Required action =>
Lines with "expression" in them are to be located in the listing below and copied.

★ ★ ★

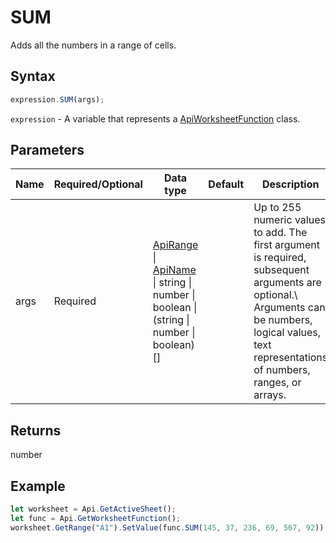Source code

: # SUM

Adds all the numbers in a range of cells.

## Syntax

```javascript
expression.SUM(args);
```

`expression` - A variable that represents a [ApiWorksheetFunction](../ApiWorksheetFunction.md) class.

## Parameters

| **Name** | **Required/Optional** | **Data type** | **Default** | **Description** |
| ------------- | ------------- | ------------- | ------------- | ------------- |
| args | Required | [ApiRange](../../ApiRange/ApiRange.md) \| [ApiName](../../ApiName/ApiName.md) \| string \| number \| boolean \| (string \| number \| boolean)[] |  | Up to 255 numeric values to add. The first argument is required, subsequent arguments are optional.\ Arguments can be numbers, logical values, text representations of numbers, ranges, or arrays. |

## Returns

number

## Example



```javascript editor-
let worksheet = Api.GetActiveSheet();
let func = Api.GetWorksheetFunction();
worksheet.GetRange("A1").SetValue(func.SUM(145, 37, 236, 69, 567, 92));
```
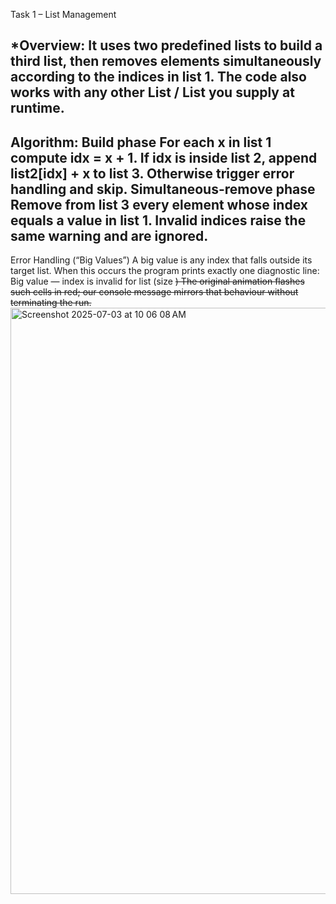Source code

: Task 1 – List Management

*Overview:
It uses two predefined lists to build a third list, then removes elements simultaneously according to the indices in list 1.
The code also works with any other List<Integer> / List<String> you supply at runtime.
----------------
Algorithm:
Build phase
For each x in list 1 compute idx = x + 1.
If idx is inside list 2, append list2[idx] + x to list 3.
Otherwise trigger error handling and skip.
Simultaneous-remove phase
Remove from list 3 every element whose index equals a value in list 1.
Invalid indices raise the same warning and are ignored.
-------------
Error Handling (“Big Values”)
A big value is any index that falls outside its target list.
When this occurs the program prints exactly one diagnostic line:
Big value — index <n> is invalid for list<m> (size <s>)
The original animation flashes such cells in red; our console message mirrors that behaviour without terminating the run.
<img width="938" alt="Screenshot 2025-07-03 at 10 06 08 AM" src="https://github.com/user-attachments/assets/a31ee652-bc1c-4396-a096-0ace55cbe7a2" />
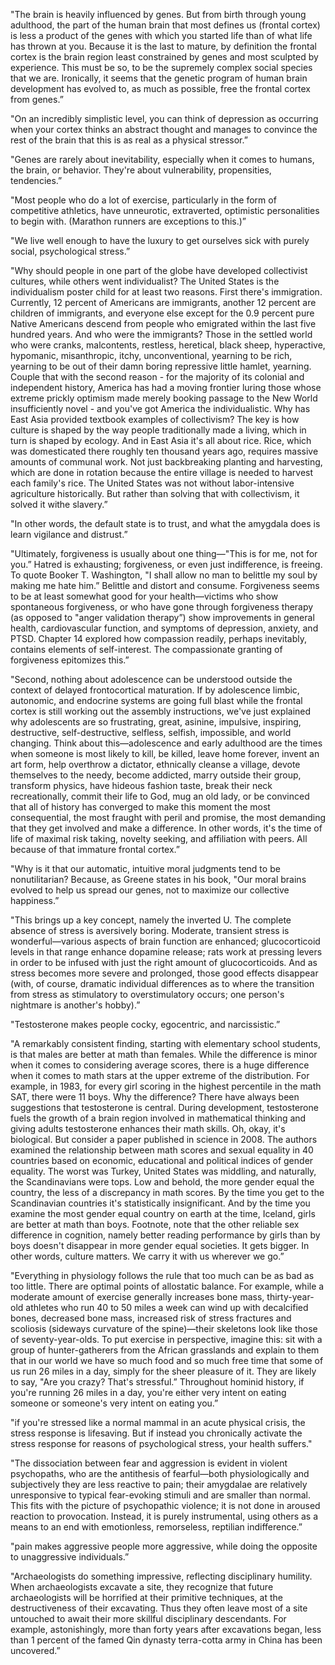 ---
---

"The brain is heavily influenced by genes. But from birth through young adulthood, the part of the human brain that most defines us (frontal cortex) is less a product of the genes with which you started life than of what life has thrown at you. Because it is the last to mature, by definition the frontal cortex is the brain region least constrained by genes and most sculpted by experience. This must be so, to be the supremely complex social species that we are. Ironically, it seems that the genetic program of human brain development has evolved to, as much as possible, free the frontal cortex from genes.”

"On an incredibly simplistic level, you can think of depression as occurring when your cortex thinks an abstract thought and manages to convince the rest of the brain that this is as real as a physical stressor.”

"Genes are rarely about inevitability, especially when it comes to humans, the brain, or behavior. They're about vulnerability, propensities, tendencies.”

"Most people who do a lot of exercise, particularly in the form of competitive athletics, have unneurotic, extraverted, optimistic personalities to begin with. (Marathon runners are exceptions to this.)”

"We live well enough to have the luxury to get ourselves sick with purely social, psychological stress.”

"Why should people in one part of the globe have developed collectivist cultures, while others went individualist? The United States is the individualism poster child for at least two reasons. First there's immigration. Currently, 12 percent of Americans are immigrants, another 12 percent are children of immigrants, and everyone else except for the 0.9 percent pure Native Americans descend from people who emigrated within the last five hundred years. And who were the immigrants? Those in the settled world who were cranks, malcontents, restless, heretical, black sheep, hyperactive, hypomanic, misanthropic, itchy, unconventional, yearning to be rich, yearning to be out of their damn boring repressive little hamlet, yearning. Couple that with the second reason - for the majority of its colonial and independent history, America has had a moving frontier luring those whose extreme prickly optimism made merely booking passage to the New World insufficiently novel - and you've got America the individualistic.
Why has East Asia provided textbook examples of collectivism? The key is how culture is shaped by the way people traditionally made a living, which in turn is shaped by ecology. And in East Asia it's all about rice. Rice, which was domesticated there roughly ten thousand years ago, requires massive amounts of communal work. Not just backbreaking planting and harvesting, which are done in rotation because the entire village is needed to harvest each family's rice. The United States was not without labor-intensive agriculture historically. But rather than solving that with collectivism, it solved it withe slavery.”

"In other words, the default state is to trust, and what the amygdala does is learn vigilance and distrust.”

"Ultimately, forgiveness is usually about one thing—"This is for me, not for you.” Hatred is exhausting; forgiveness, or even just indifference, is freeing. To quote Booker T. Washington, "I shall allow no man to belittle my soul by making me hate him.” Belittle and distort and consume. Forgiveness seems to be at least somewhat good for your health—victims who show spontaneous forgiveness, or who have gone through forgiveness therapy (as opposed to "anger validation therapy”) show improvements in general health, cardiovascular function, and symptoms of depression, anxiety, and PTSD. Chapter 14 explored how compassion readily, perhaps inevitably, contains elements of self-interest. The compassionate granting of forgiveness epitomizes this.”


"Second, nothing about adolescence can be understood outside the context of delayed frontocortical maturation. If by adolescence limbic, autonomic, and endocrine systems are going full blast while the frontal cortex is still working out the assembly instructions, we've just explained why adolescents are so frustrating, great, asinine, impulsive, inspiring, destructive, self-destructive, selfless, selfish, impossible, and world changing. Think about this—adolescence and early adulthood are the times when someone is most likely to kill, be killed, leave home forever, invent an art form, help overthrow a dictator, ethnically cleanse a village, devote themselves to the needy, become addicted, marry outside their group, transform physics, have hideous fashion taste, break their neck recreationally, commit their life to God, mug an old lady, or be convinced that all of history has converged to make this moment the most consequential, the most fraught with peril and promise, the most demanding that they get involved and make a difference. In other words, it's the time of life of maximal risk taking, novelty seeking, and affiliation with peers. All because of that immature frontal cortex.”

"Why is it that our automatic, intuitive moral judgments tend to be nonutilitarian? Because, as Greene states in his book, "Our moral brains evolved to help us spread our genes, not to maximize our collective happiness.”

"This brings up a key concept, namely the inverted U. The complete absence of stress is aversively boring. Moderate, transient stress is wonderful—various aspects of brain function are enhanced; glucocorticoid levels in that range enhance dopamine release; rats work at pressing levers in order to be infused with just the right amount of glucocorticoids. And as stress becomes more severe and prolonged, those good effects disappear (with, of course, dramatic individual differences as to where the transition from stress as stimulatory to overstimulatory occurs; one person's nightmare is another's hobby).”

"Testosterone makes people cocky, egocentric, and narcissistic.”

"A remarkably consistent finding, starting with elementary school students, is that males are better at math than females. While the difference is minor when it comes to considering average scores, there is a huge difference when it comes to math stars at the upper extreme of the distribution. For example, in 1983, for every girl scoring in the highest percentile in the math SAT, there were 11 boys.
Why the difference? There have always been suggestions that testosterone is central. During development, testosterone fuels the growth of a brain region involved in mathematical thinking and giving adults testosterone enhances their math skills. Oh, okay, it's biological. But consider a paper published in science in 2008. The authors examined the relationship between math scores and sexual equality in 40 countries based on economic, educational and political indices of gender equality. The worst was Turkey, United States was middling, and naturally, the Scandinavians were tops. Low and behold, the more gender equal the country, the less of a discrepancy in math scores. By the time you get to the Scandinavian countries it's statistically insignificant. And by the time you examine the most gender equal country on earth at the time, Iceland, girls are better at math than boys. Footnote, note that the other reliable sex difference in cognition, namely better reading performance by girls than by boys doesn't disappear in more gender equal societies. It gets bigger. In other words, culture matters. We carry it with us wherever we go.”

"Everything in physiology follows the rule that too much can be as bad as too little. There are optimal points of allostatic balance. For example, while a moderate amount of exercise generally increases bone mass, thirty-year-old athletes who run 40 to 50 miles a week can wind up with decalcified bones, decreased bone mass, increased risk of stress fractures and scoliosis (sideways curvature of the spine)—their skeletons look like those of seventy-year-olds. To put exercise in perspective, imagine this: sit with a group of hunter-gatherers from the African grasslands and explain to them that in our world we have so much food and so much free time that some of us run 26 miles in a day, simply for the sheer pleasure of it. They are likely to say, "Are you crazy? That's stressful.” Throughout hominid history, if you're running 26 miles in a day, you're either very intent on eating someone or someone's very intent on eating you.”

"if you're stressed like a normal mammal in an acute physical crisis, the stress response is lifesaving. But if instead you chronically activate the stress response for reasons of psychological stress, your health suffers."

"The dissociation between fear and aggression is evident in violent psychopaths, who are the antithesis of fearful—both physiologically and subjectively they are less reactive to pain; their amygdalae are relatively unresponsive to typical fear-evoking stimuli and are smaller than normal. This fits with the picture of psychopathic violence; it is not done in aroused reaction to provocation. Instead, it is purely instrumental, using others as a means to an end with emotionless, remorseless, reptilian indifference.”

"pain makes aggressive people more aggressive, while doing the opposite to unaggressive individuals.”

"Archaeologists do something impressive, reflecting disciplinary humility. When archaeologists excavate a site, they recognize that future archaeologists will be horrified at their primitive techniques, at the destructiveness of their excavating. Thus they often leave most of a site untouched to await their more skillful disciplinary descendants. For example, astonishingly, more than forty years after excavations began, less than 1 percent of the famed Qin dynasty terra-cotta army in China has been uncovered.”
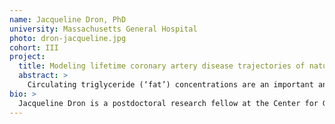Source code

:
 ```yaml
---
name: Jacqueline Dron, PhD
university: Massachusetts General Hospital
photo: dron-jacqueline.jpg
cohort: III
project:
  title: Modeling lifetime coronary artery disease trajectories of naturally occurring DNA variation linked to low circulating triglycerides
  abstract: >
    Circulating triglyceride (‘fat’) concentrations are an important and causal driver of coronary artery disease, which is rising globally in step with the obesity epidemic. Our team has led efforts to identify individuals with inborn protection from high triglyceride levels via a single DNA mutation of large-effect (‘monogenic’) or the cumulative impact of many variants (‘polygenic’). Here, I propose to model longitudinal trajectories of triglyceride concentrations and coronary artery disease according to these factors, using whole-genome sequencing data from 56,203 individuals across 13 TOPMed cohorts. Beyond the scientific innovation of this proposed work and reflecting a deep commitment to the BDC ecosystem, I will build scalable and shareable analytic pipelines that will be generalizable to the genomics community.
bio: >
  Jacqueline Dron is a postdoctoral research fellow at the Center for Genomic Medicine at Massachusetts General Hospital, in the lab of Dr. Amit Khera. Her research focuses on leveraging genetic and non-genetic data to identify subtypes and new pathways driving risk of coronary artery disease, as well as better understanding classical risk factors, such as lipids. Here, Dr. Dron’s proposed research will characterize the monogenic and polygenic determinants underlying triglyceride levels by exploring genome-wide polygenic scores and polygenic modifications to loss-of-function variants.
---
```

★ ★ ★

Solution below =>
expression.SUM(args);
`expression` - A variable that represents a [ApiWorksheetFunction](../ApiWorksheetFunction.md) class.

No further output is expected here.